Hat tip to Doc and his post where he comments and links to this, this and this - all suggesting that a network, or group, at some point of growth diminishes in value for each new participant. Appropriately termed as Metcalfe's plateau.
Spam always follows size of the network, and we know that groups at some point (quickly) becomes too large for real conversations so that would not be a huge surprise.
Organisations realised this a long time ago. The Roman army had ten subordinates per commander all the way to the top, and modern organisation growth eventually leads to departments, divisions or even separate companies.
Human bandwidth has it's limits.
So where does networking technology focus today? Bandwidth. Massive pipes to deliver volume (checked your Facebook notifications today?). And splitting up into smaller groups becomes an urge.
There's something about this splitting, it be amongst friends or in a corporate setting. They're often close to random or at best (or worse?) follows some guidelines of education or expertise. Or plain good behaviour bringing your friends into the next group.
And then you're stuck. The post-split is rigid, it's set and seldom change according to the need of the moment. Never true to the purpose of the task at hand, like when you're in a department and want to work with somebody in another office. That's when you have to prepare for some serious paperwork.

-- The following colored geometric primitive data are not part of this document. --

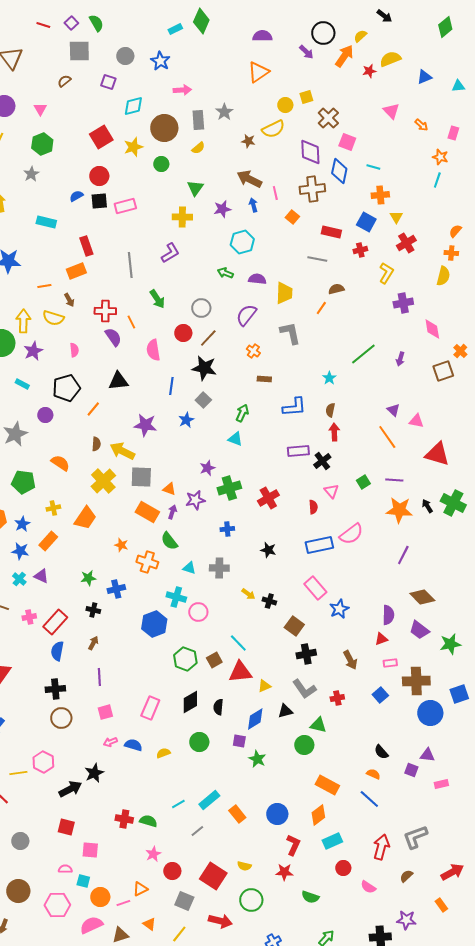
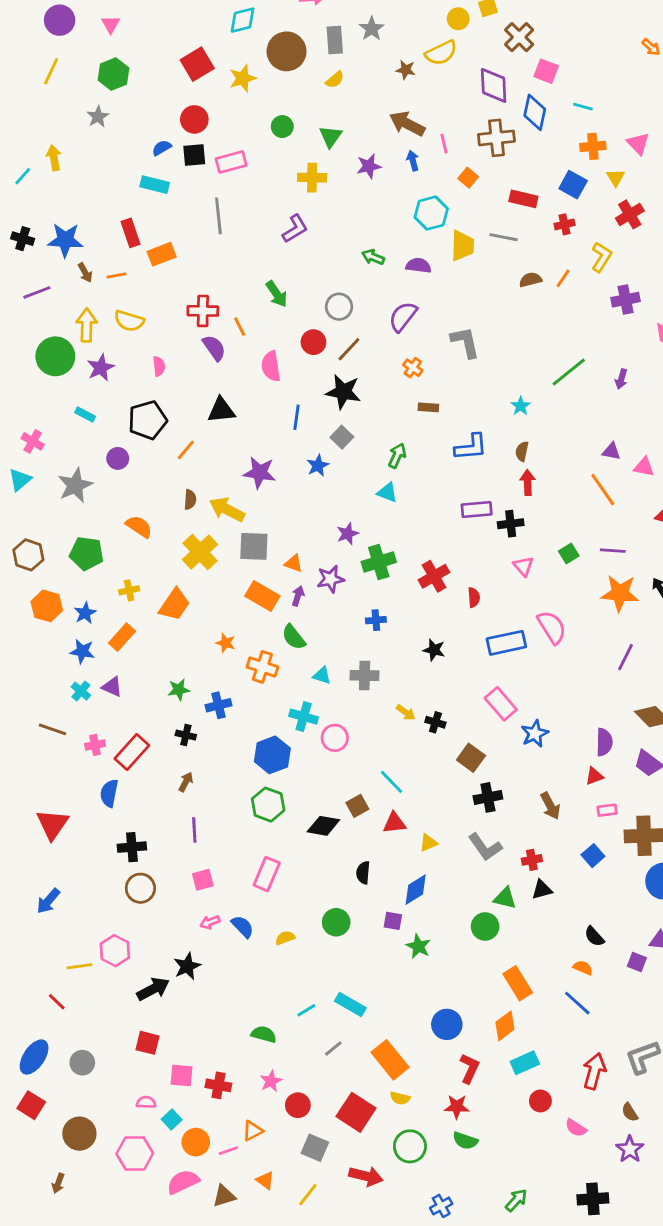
pink triangle: (391, 111) -> (638, 144), moved
green circle: (161, 164) -> (282, 127), moved
cyan rectangle: (46, 222) -> (155, 185), moved
cyan hexagon: (242, 242) -> (431, 213), moved
red rectangle: (86, 246) -> (130, 233), moved
gray line: (130, 265) -> (218, 216), moved
yellow trapezoid: (284, 293) -> (462, 246), moved
brown arrow: (69, 300) -> (85, 273), moved
orange line: (321, 308) -> (563, 278), moved
purple triangle: (393, 410) -> (611, 451), turned -32
black cross: (322, 461) -> (511, 524), turned 30
red semicircle: (313, 507) -> (474, 597), moved
pink semicircle: (351, 534) -> (552, 627), turned -85
blue semicircle: (57, 651) -> (109, 793), moved
green hexagon: (185, 659) -> (268, 805), moved
red triangle: (240, 672) -> (394, 823), size x0.7
black diamond: (190, 702) -> (323, 826), moved, turned 40
black triangle: (285, 711) -> (542, 890), moved
blue semicircle: (133, 745) -> (243, 927), turned 30
orange rectangle: (327, 785) -> (518, 983), turned 30
cyan rectangle: (209, 800) -> (350, 1005), turned 70
orange rectangle: (237, 814) -> (390, 1060), moved, size x1.5
red cross: (124, 819) -> (218, 1085), moved
brown semicircle: (406, 876) -> (630, 1112), turned -80
cyan square: (83, 881) -> (172, 1119), turned 32
green semicircle: (310, 897) -> (465, 1141), moved
purple star: (406, 920) -> (630, 1149), moved, turned 30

Instead of focussing on becoming a volume pipeline, this is where technology should focus: Deliver a purpose friendly framework allowing for instant changes to paths and nodes like a fast evolving brain. A framework that allows efficient patching to the right nodes for the purpose-driven conversation or collaboration you need to have, then instantly change again as the purpose changes.
Purpose, framework, paths, nodes, conversations - we're talking process here. Flexible process framework instead of massive volume delivery pipes.